Even commented, a big multi-line s/pattern/replacement/ becomes vertigo
inducing.

s{ ... }
{ $1 ... # blah
.... # more blah...
...
....
}gex;

At some point, a plain old "if" block seems better.

Tim McDaniel · May 17, 2013

A block like

s{...}{
# code
}gex;

You don't need the "x" to allow arbitrary formatting on the right-hand
side, only for the left, right?

isn't entirely different from an if: to some extent it's just a
brace-delimited block like any other. However, given that it does
actually have slightly strange parsing rules,

Oh, please don't leave it like that, you code-tease! Is it because
the terminator, "}" here, can screw it up?
s{...}{
$blort .= "}";
}

would screw up by terminating at the apparently "inner" "}"?
(perlop, Gory details of parsing quoted constructs) Or anything else?

Charles DeRykus · May 17, 2013

You don't need the "x" to allow arbitrary formatting on the right-hand
side, only for the left, right?

Yes. I meant show comments on the left. See what I mean about vertigo...

Oh, please don't leave it like that, you code-tease! Is it because
the terminator, "}" here, can screw it up?
s{...}{
$blort .= "}";
}

would screw up by terminating at the apparently "inner" "}"?
(perlop, Gory details of parsing quoted constructs) Or anything else?
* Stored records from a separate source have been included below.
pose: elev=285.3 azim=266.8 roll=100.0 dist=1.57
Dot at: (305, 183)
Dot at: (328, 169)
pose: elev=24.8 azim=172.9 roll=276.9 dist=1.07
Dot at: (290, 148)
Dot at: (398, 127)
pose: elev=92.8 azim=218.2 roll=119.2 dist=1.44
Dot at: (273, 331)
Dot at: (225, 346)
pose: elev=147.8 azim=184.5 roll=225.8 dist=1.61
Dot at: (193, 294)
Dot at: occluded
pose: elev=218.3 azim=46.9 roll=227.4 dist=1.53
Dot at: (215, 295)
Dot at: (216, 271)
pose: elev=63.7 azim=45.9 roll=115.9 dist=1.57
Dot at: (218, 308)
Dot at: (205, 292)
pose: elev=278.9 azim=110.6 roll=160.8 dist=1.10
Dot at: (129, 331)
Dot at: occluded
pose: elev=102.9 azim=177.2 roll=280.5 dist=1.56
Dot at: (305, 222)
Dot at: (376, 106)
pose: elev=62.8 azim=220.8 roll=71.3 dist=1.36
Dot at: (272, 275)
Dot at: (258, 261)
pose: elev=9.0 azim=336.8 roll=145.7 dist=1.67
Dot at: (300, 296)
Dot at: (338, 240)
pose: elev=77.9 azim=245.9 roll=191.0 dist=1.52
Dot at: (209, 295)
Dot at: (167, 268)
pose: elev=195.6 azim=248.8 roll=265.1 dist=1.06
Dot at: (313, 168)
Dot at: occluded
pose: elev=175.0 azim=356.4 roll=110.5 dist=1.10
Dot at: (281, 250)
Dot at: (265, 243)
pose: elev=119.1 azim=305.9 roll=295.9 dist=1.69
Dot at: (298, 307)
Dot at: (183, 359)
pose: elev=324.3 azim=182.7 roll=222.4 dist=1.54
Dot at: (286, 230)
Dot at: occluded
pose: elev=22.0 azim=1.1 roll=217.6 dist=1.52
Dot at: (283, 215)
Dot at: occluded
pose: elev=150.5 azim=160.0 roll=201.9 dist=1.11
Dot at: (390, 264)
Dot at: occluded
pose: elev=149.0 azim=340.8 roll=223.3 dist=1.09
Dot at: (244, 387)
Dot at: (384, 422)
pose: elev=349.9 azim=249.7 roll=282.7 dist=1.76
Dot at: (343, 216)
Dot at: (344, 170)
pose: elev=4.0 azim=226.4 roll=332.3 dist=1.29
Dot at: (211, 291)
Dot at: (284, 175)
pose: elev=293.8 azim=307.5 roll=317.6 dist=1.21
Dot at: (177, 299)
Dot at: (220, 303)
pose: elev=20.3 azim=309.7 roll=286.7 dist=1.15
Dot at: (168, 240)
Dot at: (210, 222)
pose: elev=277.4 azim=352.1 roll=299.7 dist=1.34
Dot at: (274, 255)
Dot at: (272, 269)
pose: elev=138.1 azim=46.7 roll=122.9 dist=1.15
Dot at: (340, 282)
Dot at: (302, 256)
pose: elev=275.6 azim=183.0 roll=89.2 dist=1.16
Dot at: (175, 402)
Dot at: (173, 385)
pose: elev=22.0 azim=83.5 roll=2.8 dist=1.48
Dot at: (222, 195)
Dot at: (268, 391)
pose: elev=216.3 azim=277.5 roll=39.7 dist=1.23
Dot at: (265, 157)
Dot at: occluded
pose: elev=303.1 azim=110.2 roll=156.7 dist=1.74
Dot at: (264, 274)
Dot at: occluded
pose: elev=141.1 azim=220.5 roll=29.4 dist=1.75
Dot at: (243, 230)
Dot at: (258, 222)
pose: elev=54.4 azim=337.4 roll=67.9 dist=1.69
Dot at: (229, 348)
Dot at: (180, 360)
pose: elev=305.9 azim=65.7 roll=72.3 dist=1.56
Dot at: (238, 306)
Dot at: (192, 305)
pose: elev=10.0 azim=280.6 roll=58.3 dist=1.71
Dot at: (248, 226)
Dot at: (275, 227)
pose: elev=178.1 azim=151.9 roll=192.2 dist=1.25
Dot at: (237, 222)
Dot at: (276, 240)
Yes, usually, you'd have to escape delimiters, "\}" or "\{"

Though, if you have a matching pair, you're ok:

{ $blort .= "{}"; }e

Yet, escaping one, but not both, there's a problem again:

( $blort .= "\{}"; }e; # verboten!

Eric Pozharski · May 18, 2013

with said:
You can also use @+ and substr, as was discussed here a little while
ago:

while (... and $text =~ /.../) {
my ($start, $length) = ($-[0], $+[0] - $-[0]);

# calculate $replacement

substr $text, $start, $length, $replacement;
}

Care to explain why you replaced $prevent_infinite_loop with elipsis?

#!/usr/bin/perl

use strict;
use warnings;

my( $aa, $ab ) = qw/ aaaa bbbb /;

my $prevent_infinite_loop;
while( ++$prevent_infinite_loop < 1000 && $aa =~ /aa/ ) {
my( $start, $length ) = ( $-[0], $+[0] + $-[0] );
my $replacement = 'a';
substr $aa, $start, $length, $replacement;
print "aa: $aa\n";
}

$ab =~ s{bb}{ print "ab (before): $ab\n"; 'b' }ge;
print "ab (now): $ab\n";

__END__

{2809:6} [0:0]% p.x foo.tI7BTR.pl
p.x:1: no such file or directory: ./Build
aa: aaa
aa: aa
aa: a
ab (before): bbbb
ab (before): bbbb
ab (now): bb

*CUT*

szr · May 18, 2013

The handling of the closing terminator is what I was referring to. The
first unbalanced, unescaped } will close the s{}{}e, and \} will be
converted to } before the read-this-as-Perl parser sees it. Fortunately
there are relatively few real situations where this matters, though it's
easy to create artificial situations with bizarre results, like

s{...}{ { "foo" \} # } }e

It's also worth noting that \\ is*not* converted to \, even though \\}
prevents the backslash from escaping the }. As I said, slightly strange
rules...

The same also seems to be true of eval( expr ), such as in:

eval qq{ { "foo" \} # } };

Remove the closing curly brace immediately after the # and you get a

Can't find string terminator "}" ...

error, not unlike what happens when the same is done in a substitution
like yours above.

Also, keep in mind, in the substitution, you can use other delimiters
besides { ... }, such as:

$s =~ s{ ... }< { "foo" } # } >e

In which case escaping that } that comes before the # actually cases an
error:

syntax error at line ..., near ""foo" \"

Although, the same is no completely true of qq<...>, as both

eval qq< { "foo" \} # } >;

and

eval qq< { "foo" } # } >;

yield no errors or warnings and return the string: foo

Not sure what exactly accounts for this difference though.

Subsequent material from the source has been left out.